Inventor of the Whoopee Cushion?
Leonardo loved playing tricks and games on his friends. He would throw elaborate dinner parties for his friends, inflate a pig's intestines (otherwise used to mix paints and keep them from drying out), hide it in full sight and laugh when it exploded underfoot.
Side-View Selfie?
He set up a system of mirrors to be able to paint his subjects (and his own portrait) from different angles, including the ability to draw his self-portrait in three-quarters view, a first.
Vegas-Style Shows
The Duke Ludovico di Sforza of Milan first hired Leonardo as a singer and musician. It is said the Maestro had a beautiful voice. The Duke later commissioned Leonardo to mount extravagant musicales and pageants for entertaining his noble guests at dinner.
Mirror Writing
Before there were copyright laws, there were pirates who would steal the ideas and creations of inventors, artists and musicians and claim them for their own. In Leonardo’s time, there was no law against it—and no Internet to search for copycats.
To keep his discoveries, inventions and ideas secret, Leonardo developed a system of mirror writing—writing from right to left, and often with unusual marks and punctuation—to throw copycats off the mark. But there's another reason many experts think Leonardo adopted this reverse-writing system: he was left-handed. And as Charley, a leftie herself, notes, smudging is a common side effect. Before the invention of the ballpoint pen in the 20th century—and for an artist in particular—smudging one's sketches made of ink, charcoal and chalk would have been a serious hazard of the trade.
Sleep: a Secret Weapon?
As a well-spent day brings happy sleep, so a life well used brings happy death.
It is rumored that Leonardo followed a weird sleep cycle: 20-minute naps every four hours! This may have been one of the secrets of why he was so productive—he had more awake time than the average person of his day (or ours!), whose sleep cycle without electric light might more closely follow the pattern of day and night.
It would seem that a mind like Leonardo's, going all the time, would not want to spend a full eight hours in sleep. The novelist Matteo Bandello saw Leonardo at work on his famous masterpiece, "The Last Supper." Bandello wrote that on some days Leonardo would paint from morning till night without stopping to eat. Then for three or four days he would not paint at all. He would often just stand and look at the painting. Seems like an unusual schedule, but perhaps this is an indication of the creative process at work.
We do know he invented a night clock-candle to track what a sundial could not—perhaps so he could work through the night.
Inventing the Future
Think about the world back before the Internet, before TV, before phones, before electricity: it was very difficult to get information. There were books, but most people were illiterate. Schooling didn't become public and universal until the 1800s in the United States, much later elsewhere.
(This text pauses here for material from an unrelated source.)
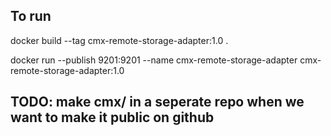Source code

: ## To run

docker build --tag cmx-remote-storage-adapter:1.0 .

docker run --publish 9201:9201 --name cmx-remote-storage-adapter cmx-remote-storage-adapter:1.0

## TODO: make cmx/ in a seperate repo when we want to make it public on github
So how could Leonardo da Vinci, a self taught man, create, discover and invent everything from a model for the airplane to a submarine to a bridge whose design is being replicated around the world today?
Ask Charley, and she'll tell you it's because she ended up teaching Leonardo—about gravity, the Internet, and Einstein's Theory of Relativity!
However it happened, it seems without question that da Vinci was bent on inventing the future. How he did it is, perhaps, the ultimate mystery.
First Human to Land on Mars!
Given da Vinci's passion to discover the secrets of manned flight, and the future he foresaw, it is a tribute to the Universal Genius that he would be the "first human" to land on Mars. A digital replica of Leonardo's Codex on the Flight of Birds, along with a copy of his self-portrait, were placed aboard the Curiosity spacecraft destined for Mars where the ship landed safely on December 22, 2013.